Reproduce the entries below verbatim, starting at the line that contains "longitude: -76.6705" and ending at the final line of the entries. Leave the pictures out.
========================
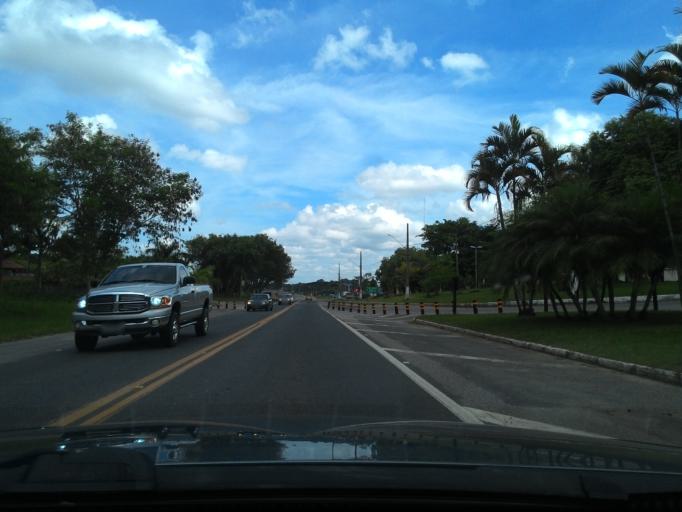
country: BR
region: Sao Paulo
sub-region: Registro
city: Registro
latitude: -24.5047
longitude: -47.8527
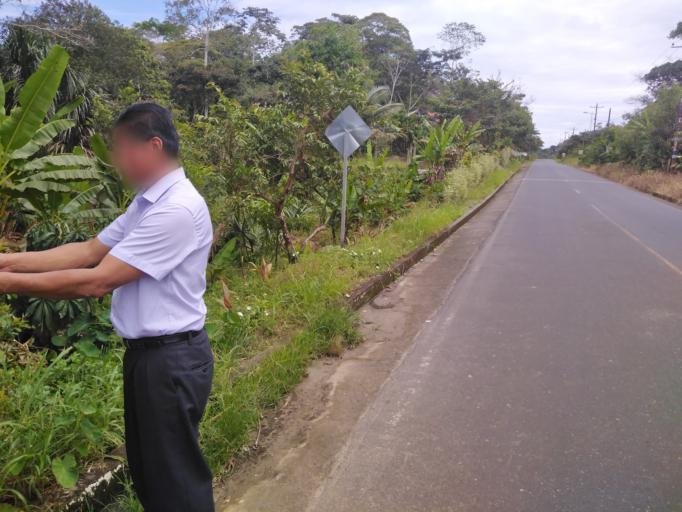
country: EC
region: Napo
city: Tena
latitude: -1.0593
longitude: -77.5493
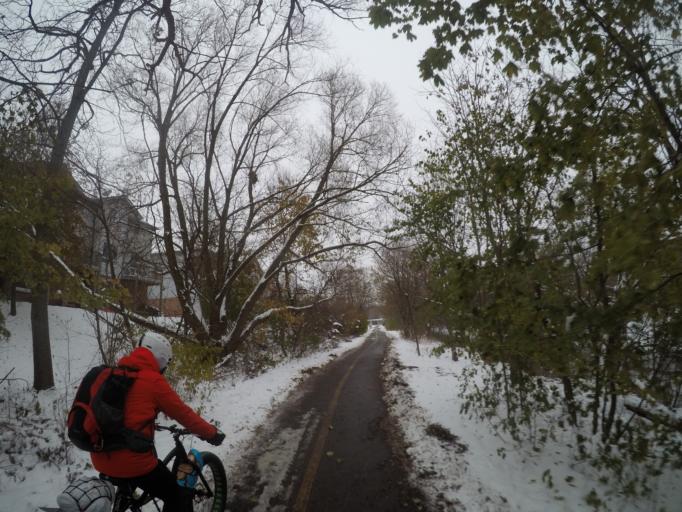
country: CA
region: Ontario
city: Waterloo
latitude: 43.4710
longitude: -80.5163
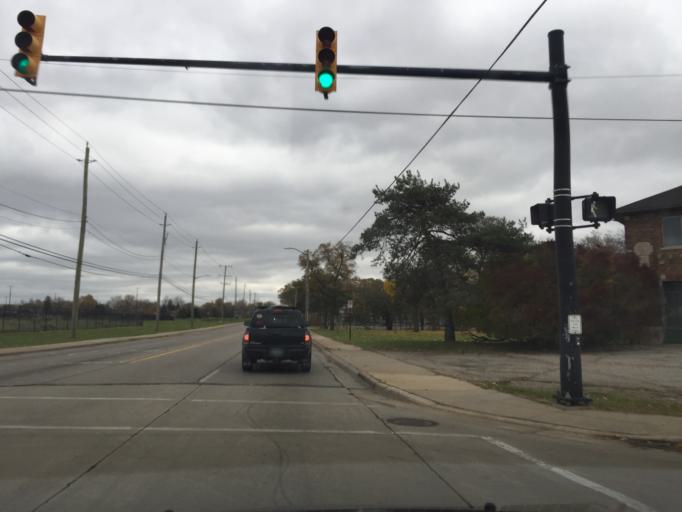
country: US
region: Michigan
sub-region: Oakland County
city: Pontiac
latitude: 42.6562
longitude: -83.2860
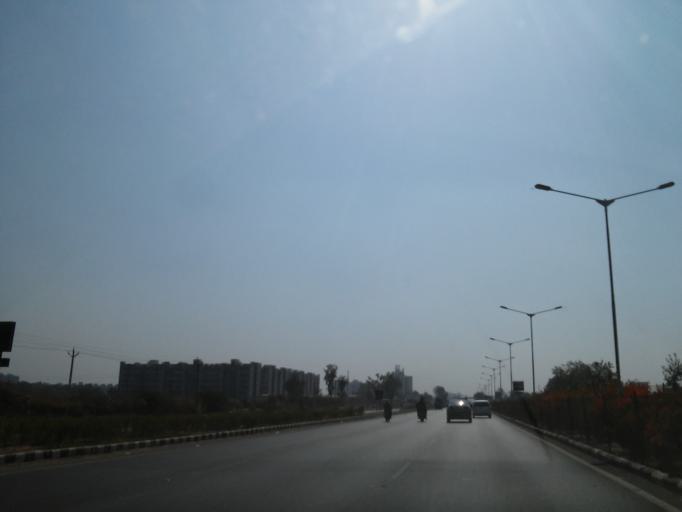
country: IN
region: Gujarat
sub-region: Gandhinagar
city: Adalaj
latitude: 23.1127
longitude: 72.5359
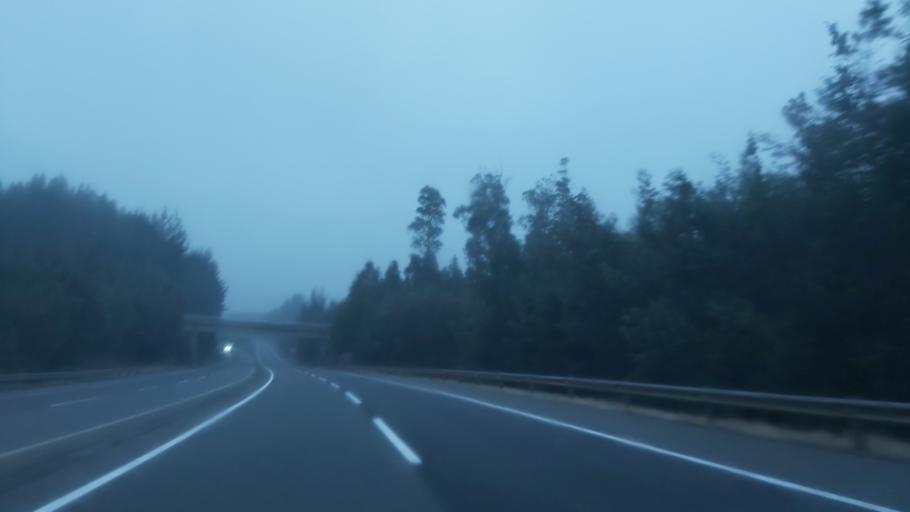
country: CL
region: Biobio
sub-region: Provincia de Concepcion
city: Penco
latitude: -36.7428
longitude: -72.9116
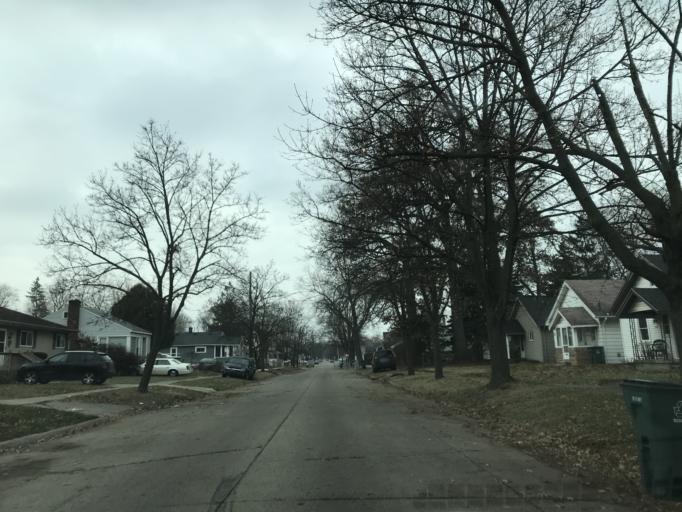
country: US
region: Michigan
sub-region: Oakland County
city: Hazel Park
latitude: 42.4502
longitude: -83.0982
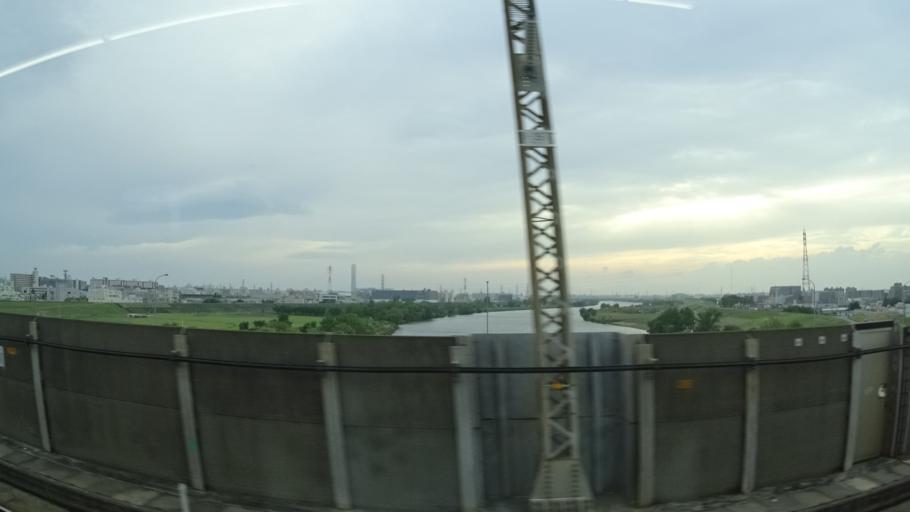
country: JP
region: Saitama
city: Shimotoda
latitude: 35.8001
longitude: 139.6851
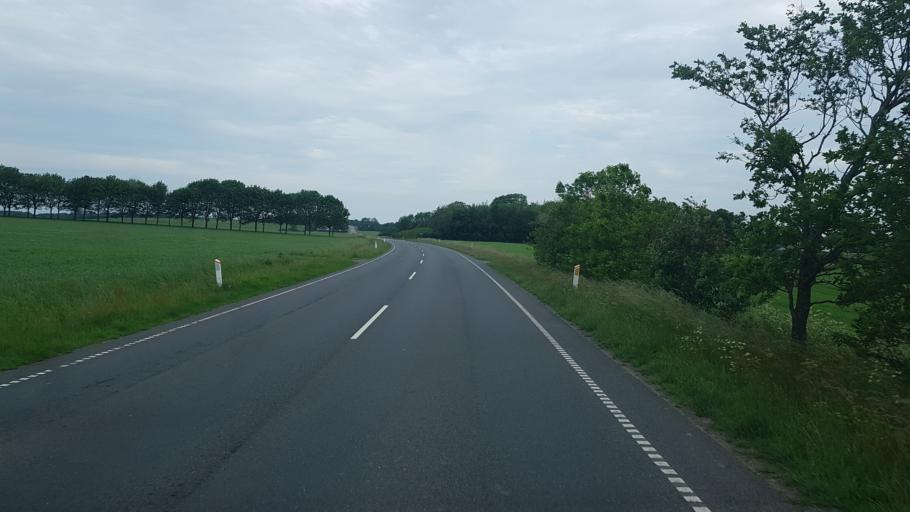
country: DK
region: South Denmark
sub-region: Vejen Kommune
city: Rodding
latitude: 55.4087
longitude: 9.0323
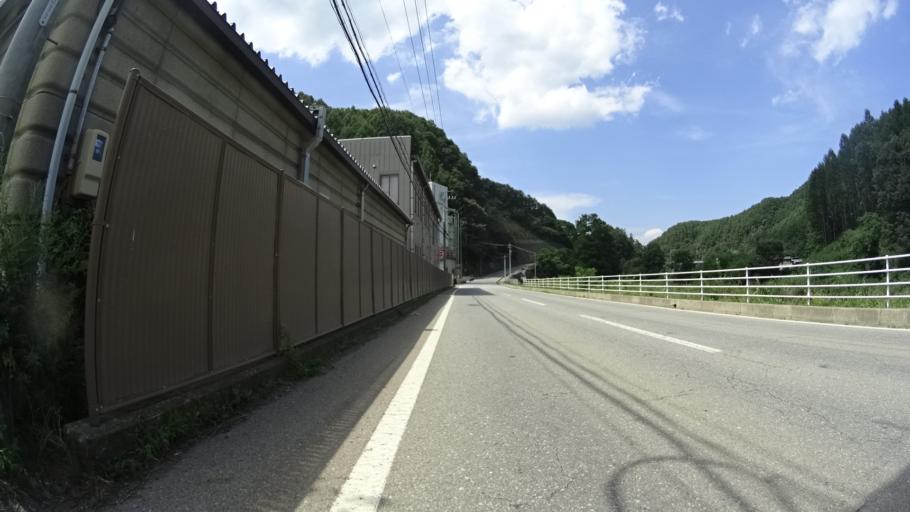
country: JP
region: Nagano
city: Saku
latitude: 36.0751
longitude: 138.4935
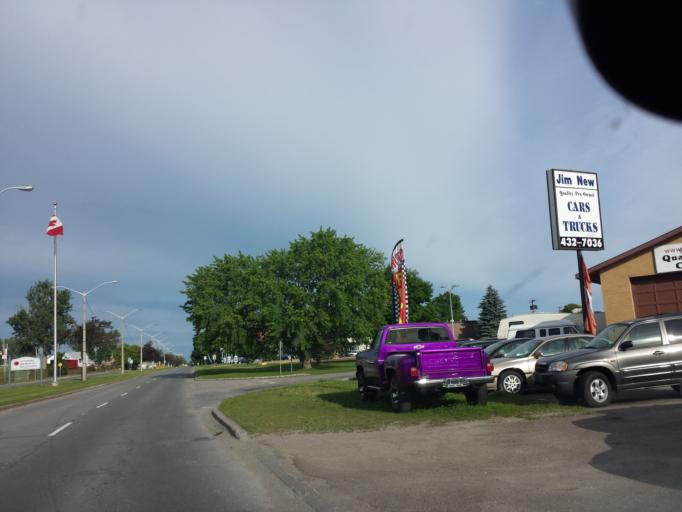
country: CA
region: Ontario
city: Renfrew
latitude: 45.4691
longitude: -76.6705
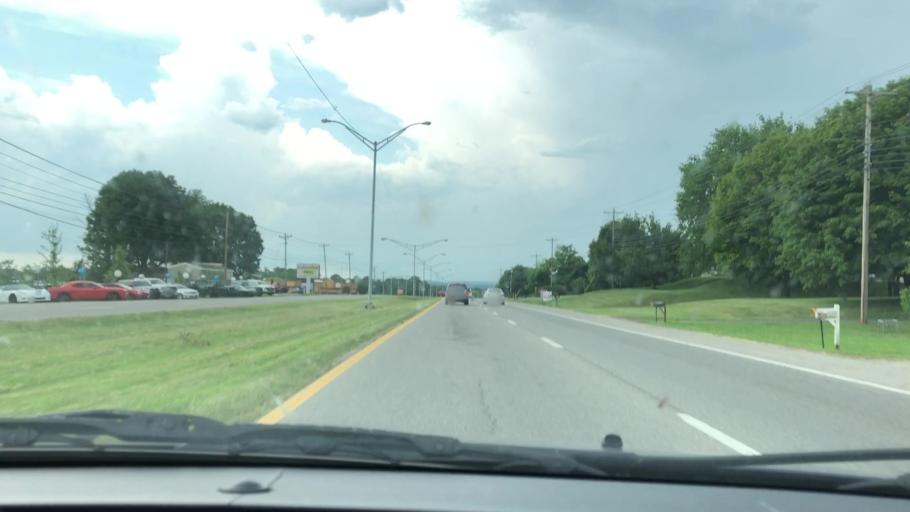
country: US
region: Tennessee
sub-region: Maury County
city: Columbia
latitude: 35.6446
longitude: -87.0135
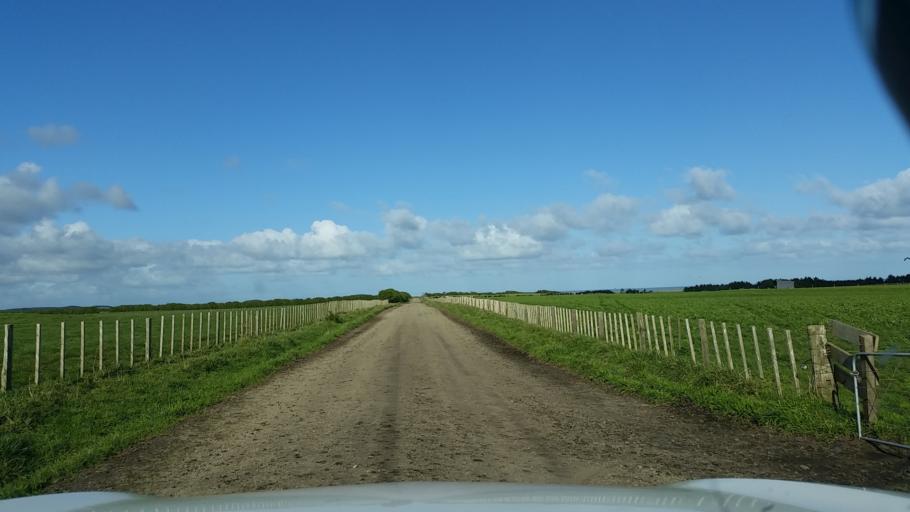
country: NZ
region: Taranaki
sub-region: South Taranaki District
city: Patea
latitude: -39.7504
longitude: 174.5191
========================
RESULT FOR THIS TASK:
longitude: -76.6705
country: US
region: Tennessee
sub-region: Maury County
city: Columbia
latitude: 35.6446
longitude: -87.0135
country: NZ
region: Taranaki
sub-region: South Taranaki District
city: Patea
latitude: -39.7504
longitude: 174.5191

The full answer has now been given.